Entró a la carnicería cuando su padre pasaba la mano por encima de la hoja del periódico para plancharla. Porque el engrudo siempre dejaba arrugas. Se alcanzaba a leer: “Antonin Dvořák, el más grande compositor checo”. Dvořák lo leyó y no hizo el menor comentario. Por respeto a su padre había decidido guardar silencio ante las manifestaciones de ese amor filial. Qué más daba con tal de que su progenitor se mostrara feliz.
Sus ojos se detuvieron en unos hígados que estaban a la vista. Siempre le acontecía lo mismo. Era un recuerdo de su adolescencia. Su padre le había impuesto la tarea de repartidor en la carnicería. Y el pequeño Dvořák cumplía al pie de la letra su tarea. Pero esa vez había sucedido una situación fuera del alcance de su mano. Llegó en su bicicleta ante la puerta de su destino, llamó con el aldabón y se apareció una jovencita de 13 o 15 años. La sorpresa de Antonin fue tan inusitada, que no pudo decir palabra. Tenía en la mano el paquete de hígados y se le resbaló aparatosamente. El paquete se rompió y los hígados se desparramaron a sus pies; mejor dicho, a los pies de ambos. Era inútil recogerlos. Se habían enmugrecido. Y antes de que pudiera reaccionar, aquella niña lo besó en la mejilla. En ese momento se asomó la mamá de la chica, y lanzó al aire una exclamación de horror: ¡Mis hígados!, gritaba, a lo que Dvořák le respondió que no se preocupara, que iría por otra ración, que todo no había sido más que un accidente sin consecuencias. Por toda respuesta, la señora desapareció unos segundos y volvió a salir con una escoba: “¡Deja mi casa como estaba! ¡Barre esa porquería!”.

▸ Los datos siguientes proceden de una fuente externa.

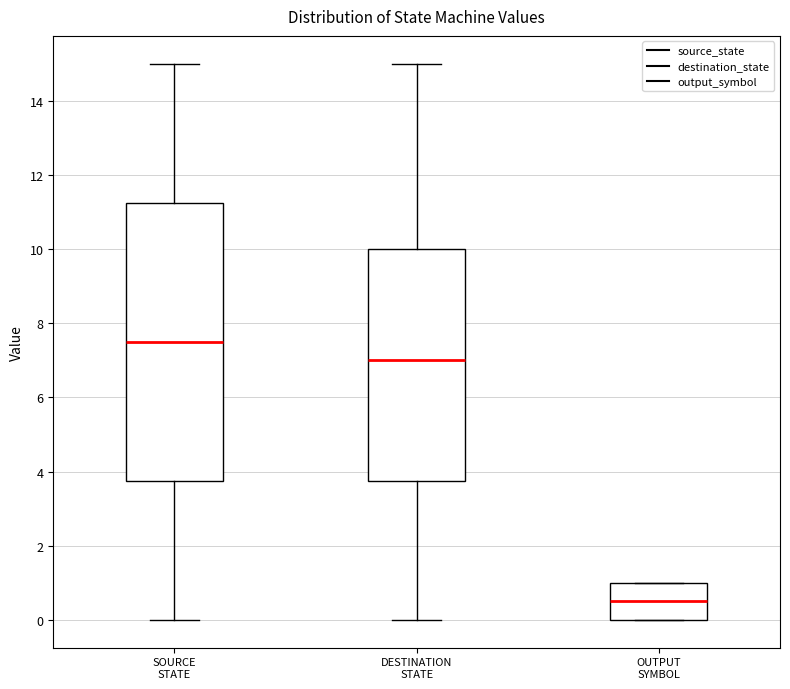

Which box has the highest median line?

SOURCE STATE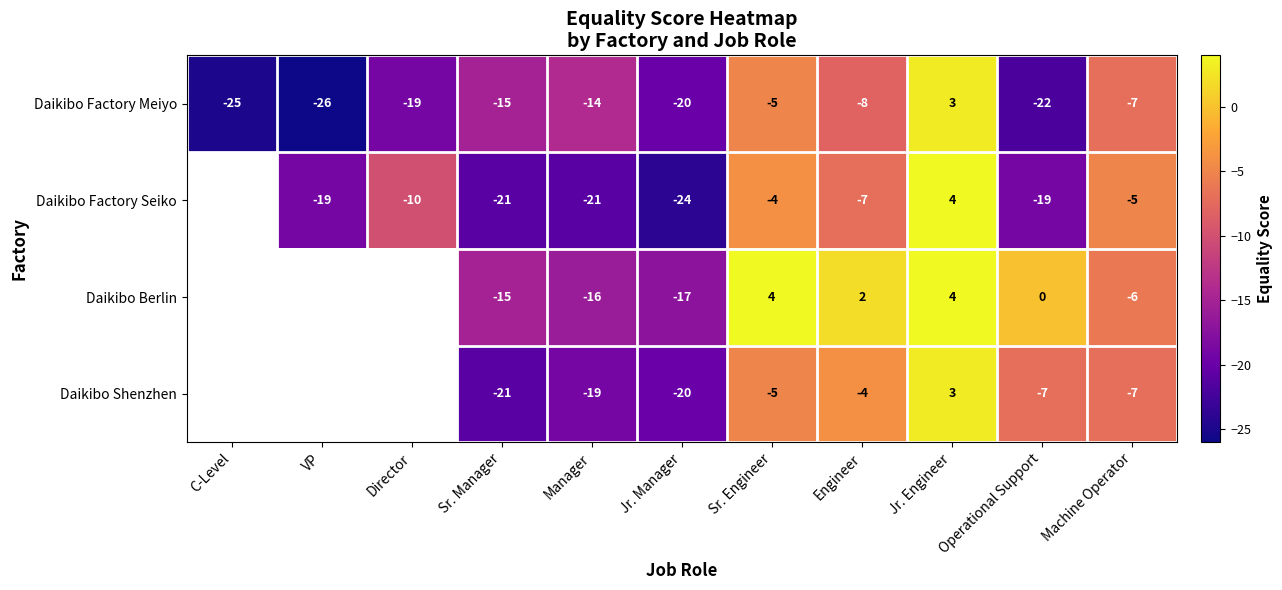

What is the total value across all series at Sr. Engineer?

-10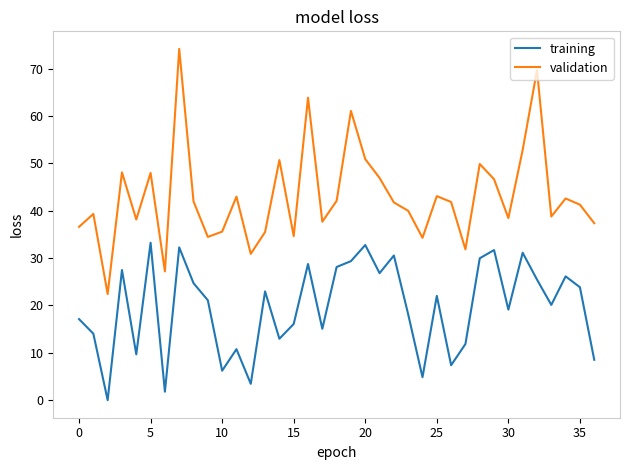

Rank the series by their average value, from lowest to highest.

training, validation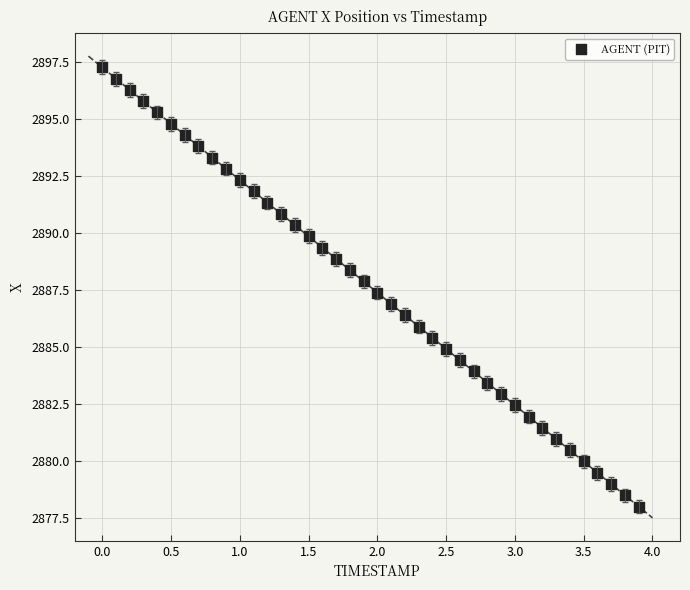

What is the range of X values (max minus min)?

3.9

—Padre, ya me he decidido…
—Dime, hijo, qué has decidido finalmente —pero el hombre no esperó de frente la respuesta. Algo en su corazón le decía que Antonin se marcharía a ese lejano y extraño país. Enjugó el sudor de su frente y fingió acomodar unas cajas para poderse volver y esperar las palabras de su hijo de espaldas. Desde siempre supo que lo perdería. Era dueño de un talento de tal magnitud que nadie se habría imaginado que para él Praga sería suficiente. No habría ningún problema en que su hijo remontara el vuelo y se marchara. Simplemente una punzada en el estómago lo estrujaba. Cada vez más violentamente. Desde tiempo atrás. Impelido por su esposa, había consultado un médico. El diagnóstico había sido claro y rotundo. Tenía cáncer. En alguna parte de su sistema digestivo, eso el médico no lo había podido precisar. Pero qué más daba una enfermedad u otra. Qué bien había hecho en prohibirle a su esposa que no comentara la enfermedad entre la familia. No quería ser un estorbo en la vida de su hijo. Que se fuera. Si acontecía su muerte, simplemente que le avisaran.
—Padre, me voy.
—Con toda tu familia, por supuesto.
—Sí, padre. Desde luego. Mis hijos cursarán sus estudios en Nueva York. Dicen que hay excelentes maestros. Los hijos de mi cuñada Josefina están estudiando allá y nadie tiene quejas.
—Pero Josefina está aquí.
—Sí, ella no quiso irse —el corazón de Antonin Dvořák evocó a aquella mujer, para quien había compuesto sus cuartetos Los Cipreses.
—Hijo, te deseo con el alma que triunfes. Cosecharás muchos éxitos. Ven, acércate y déjame que bese tu frente.